3 Pillars of Effective Hospice Sales

Hospices seeking to grow should consider building a culture of compliance driven by data, effective system design and accountability, including for its sales force.

Compliance and sales should walk hand-in-hand, according to a recent report from the Transcend Strategy Group. This can help prevent sales staff from running afoul of regulations inadvertently as well as support sustainable growth, according to Tony Kudner, chief strategy officer for Transcend.

“The strategies that we’ve seen hospices take to grow their organizations responsibly do require a deepened, nuanced understanding of compliance. You should not have a sales function without a strong compliance partner, and at least annual compliance training that’s specific to your sales staff,” Kudner told Hospice News. “Because if you don’t have that, then what you get are things that start to run afoul of the anti-kickback statute and Stark Law.”


For example, a sales rep may think that sending a gift card as a “thank you” for a referral is an innocuous act but could be seen as a kickback by regulators, Kudner indicated.

“Without that understanding of what the rules of the road are, you’re going to run into trouble,” he said. “Though no one-size-fits-all approach exists, providers can adapt three overarching strategies to support this kind of culture.”


Data are necessary to track and manage sales team performance, according to the Transcend report. To be most effective, these data must be relevant to the tasks at hand and available in real-time.


A key first step is to identify the key performance indicators that a hospice should track. These can range from census, length of stay and admission conversions to referral source mix and sales visit productivity, among others.

The hospice sales force can also leverage data in their daily work. In communication with potential referral sources, they can cite information such as their organization’s number of clinical visits, the breakdown of those visits by discipline, total patient care days or hours and discharge numbers, the Transcend report noted.

“At a fundamental level, you’ve got to have data to drive your decisions. You have to sell outcomes,” Kudner said. “Otherwise, you’re doing a spray-and-pray strategy where we’ve got a rep who’s running around everywhere dropping off pens and everything, and we have no idea if it’s successful or not. So you’ve got to have the data.”


A robust suite of data can help inform systems design, including the ways that your sales team, clinical staff, compliance and other personnel collaborate and interact, Transcend indicated.

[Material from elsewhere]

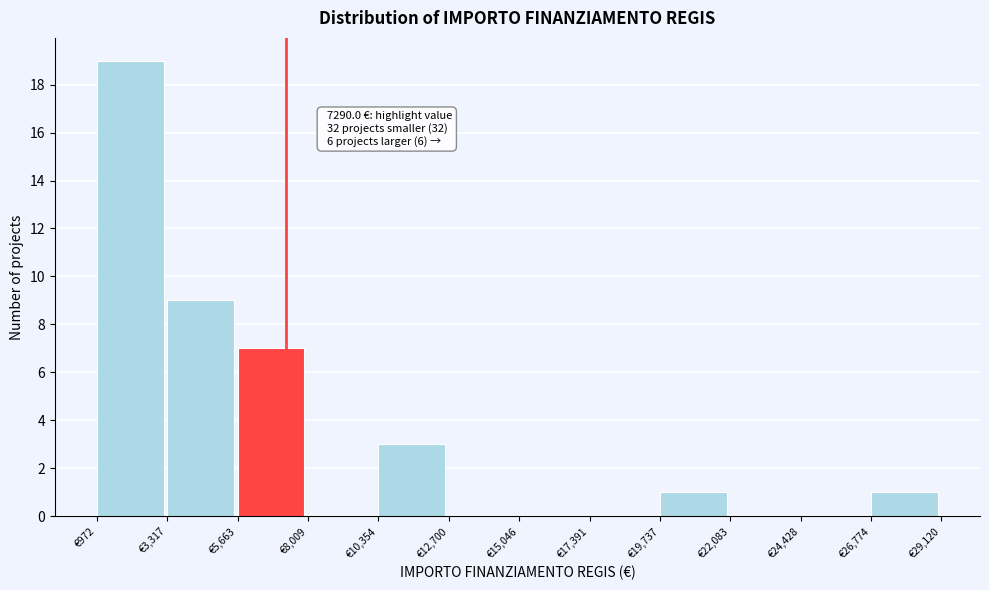

Over which range of the x-axis is the bar tallest?

1000 to 3500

With solid design, an entire organization can come to work with a “growth mindset” and recognize their place in fostering the company’s success on KPIs. One key element of this is strong alignment between the sales force and the admissions team.

“If you start with a thesis that there are people who need us out there, and it’s our job to go find them and to position ourselves as the hospice that can best serve those needs, it would follow that you also have to have the admissions architecture to admit those patients in a timely way and get them that care,” Kudner said. “Where sales sits and the closer it can be integrated with clinical operations, the better off hospices are.”

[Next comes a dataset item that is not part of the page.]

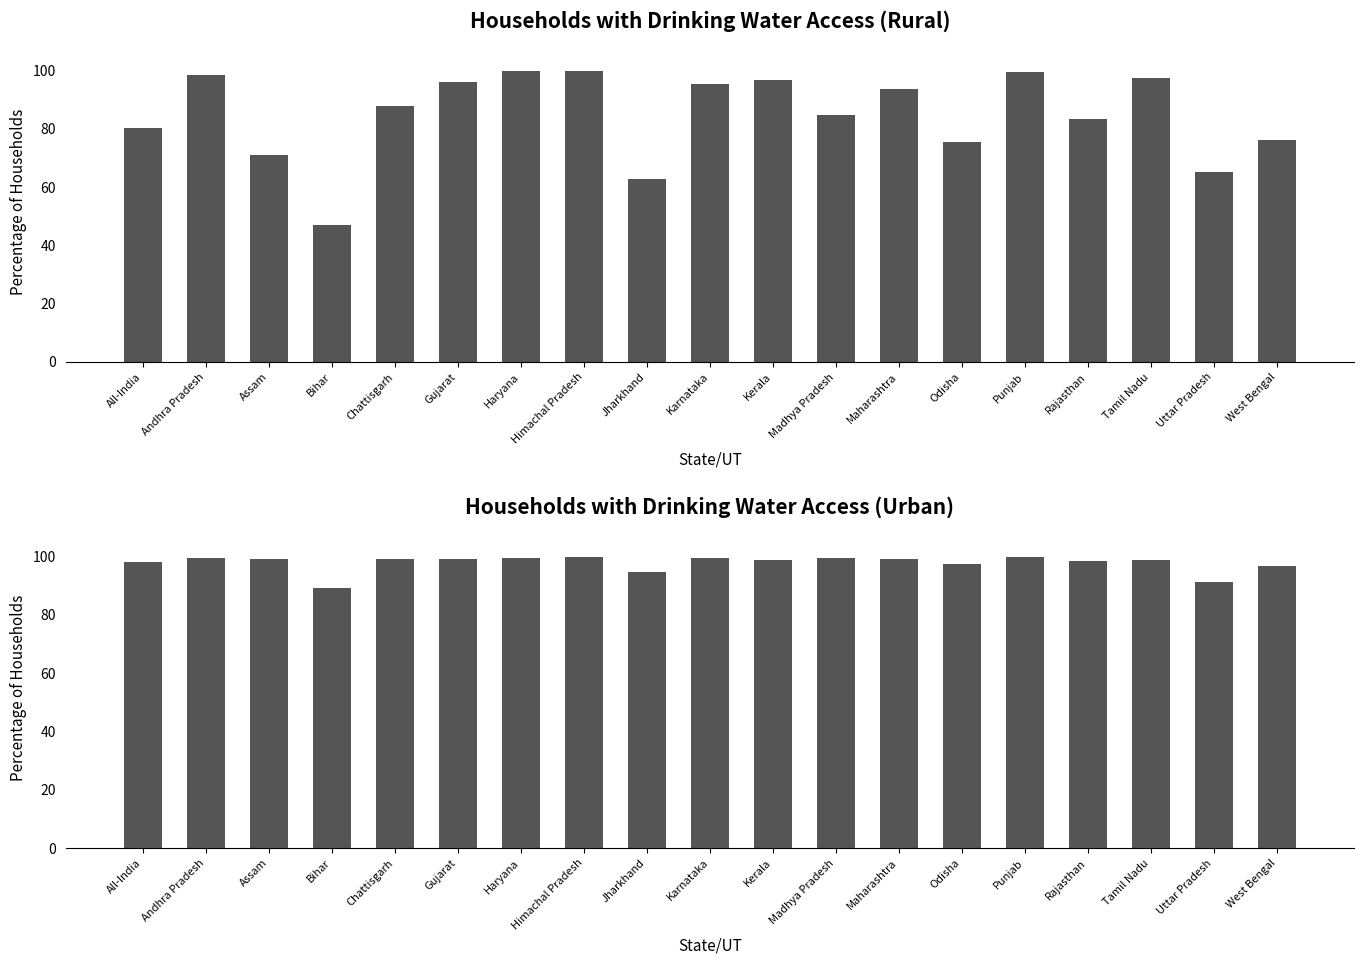

What is the label of the 8th bar from the left?

Himachal Pradesh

Some operators can benefit from having sales and admissions as an integrated department. Recurring meetings, effective scoping of each employee’s specific role, compliance training and hiring new staff commensurate with the company’s rate of growth can also help foster greater collaboration among different areas of the business, according to the Transcend report.

“You’ve got to have the right design, and we think about that sort of holistically: Where does sales sit within the design of your organization?” Kudner said. “Is it a bolt-on that doesn’t really have any meetings, for example, with the director of clinical operations, or the director of admissions, and they’re just out in the field, and nobody on the [interdisciplinary team] knows them? That’s a recipe for ineffective and ineffective design, and it will not lead to sustainable and durable long term growth.”

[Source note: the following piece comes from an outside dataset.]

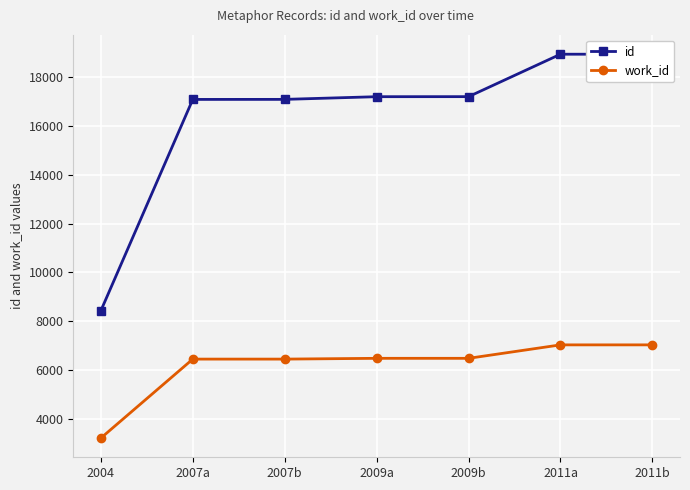

What is the highest value of the id series?

18955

A culture of accountability is also essential, Transcend reported.

Sales teams need to be held accountable in a fair and equitable way. Data factors into this as well, as a means of assessing performance. Strategies for achieving this can include a requirement of sales teams to provide a quarterly sales plan to organization leaders, with input from clinician and admissions managers, the report said.

Hospice employers should also set clear expectations as far as how many referral relationships they are responsible for developing and leaders should be able to determine where sales people are and what they are doing on any given day.

Providers also can arm employees with Customer Relations Management (CRM) software in which sales staff can document who they visited, include notes on the conversations and outcomes, as well as items for follow-up, Transcend indicated in the report.

Sales leaders can also do “ride-alongs” with frontline staff to offer coaching and support, according to Transcend.

“An organization has to think about what outcomes they want their sales reps to drive and to celebrate the successes when they meet those outcomes, but also to have honest conversations,” Kudner said. “If the expectation is a set number of hours with high-value referral source accounts, and a rep is consistently not doing that or consistently not documenting the quality of those visits, then it’s very easy in a distributed labor force to lose sight of these things.”